Encore ma Diane ? C'était tout aussi plaisant à entendre, il fallait l'avouer.
— Merci. Pour tout ce que tu as fait et pour tout ce que tu continues de faire pour nous, lui dis-je avec la même sincérité avec laquelle elle m'avait fait part de ses engagements tout à l'heure.
— Et bien, j'ai besoin d'une famille pour vivre dans ce monde cruel. Et j'ai été très heureuse de voir que vous étiez vraiment parfaits, tous les deux, pour une fille comme moi. Alors je le serais tout autant de continuer à vous aider si je sais me rendre ne serait-ce qu'utile.
— Parfait... ?
Je lui souris, la taquinant un peu pour dissiper les pensées noires qui s'étaient formées dans ma tête.
— Ça va, tu m'as comprise, dit-elle en faisant semblant d'être offensée.
Je m'esclaffai.
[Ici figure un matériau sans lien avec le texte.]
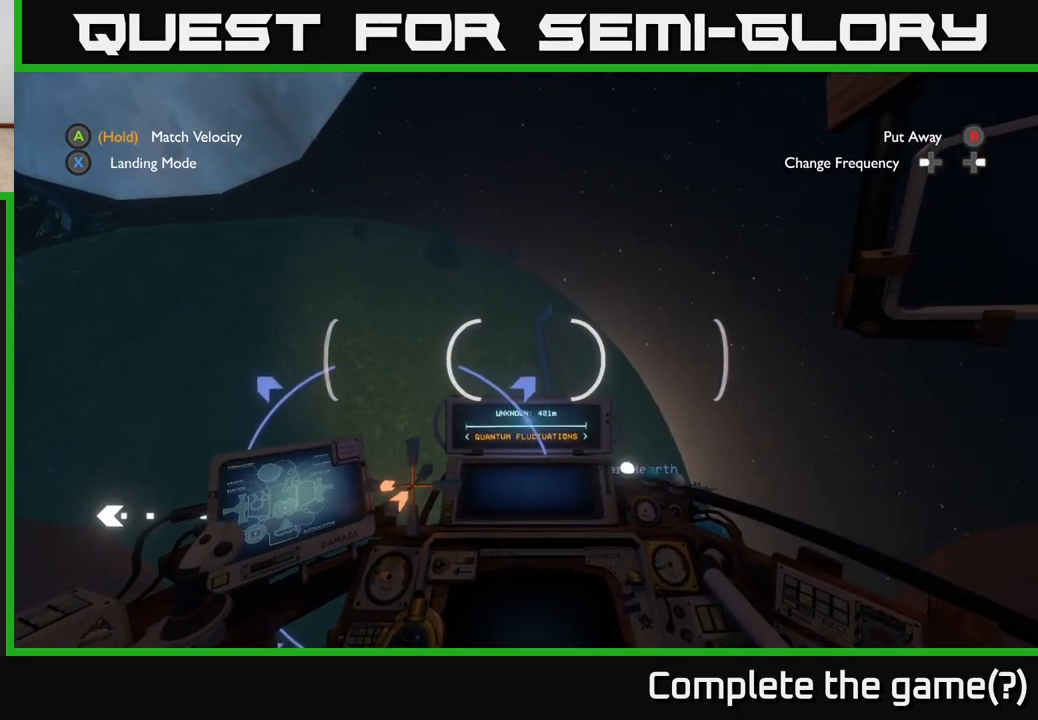
{"buttons": ["R2"], "left_stick": "up-right", "right_stick": "center", "events": [[17, "R2", "down"], [17, "right_stick", "left"], [183, "right_stick", "center"]]}
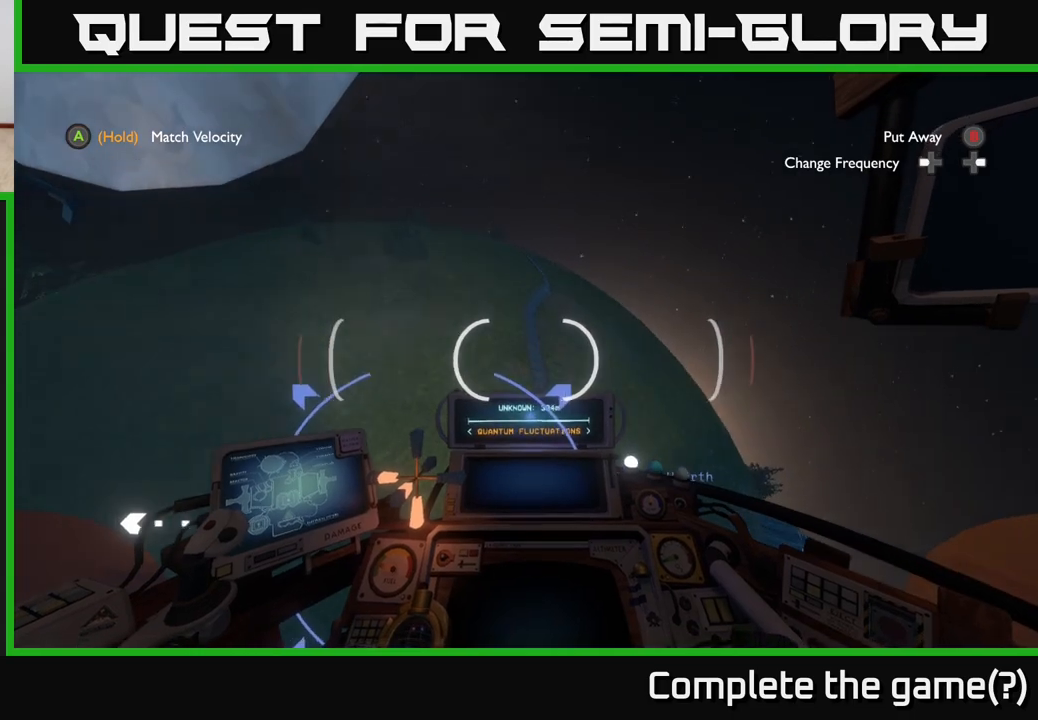
{"buttons": ["R2"], "left_stick": "up", "right_stick": "center", "events": [[317, "R2", "up"], [400, "left_stick", "up"], [433, "R2", "down"]]}
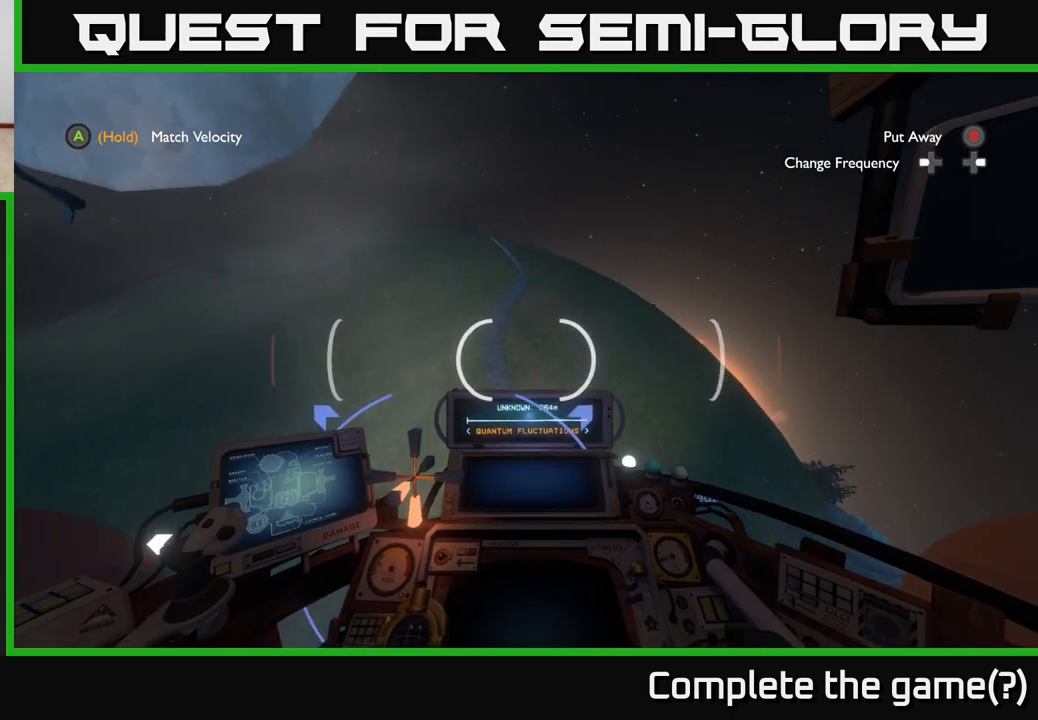
{"buttons": [], "left_stick": "up", "right_stick": "center", "events": [[400, "R2", "up"]]}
Retrouver un semblant de joie m'était d'une grande aide que j'avais sûrement cessé d'espérer à ce moment dans la cellule.
— Bon, si tu veux bien m'expliquer un peu votre aventure pour que je comprenne dans quoi je m'engage, avant que tu ne t'évanouisses d'épuisement, cela m'aiderait beaucoup.
Elle me tendit le plat pour m'aider à me lancer dans mon récit, et c'est son sourire sincère qui dissipa mes derniers soupçons sur cette nouvelle recrue. Je mangeai et bus le cœur presque totalement libéré de ce poids étonnement lourd.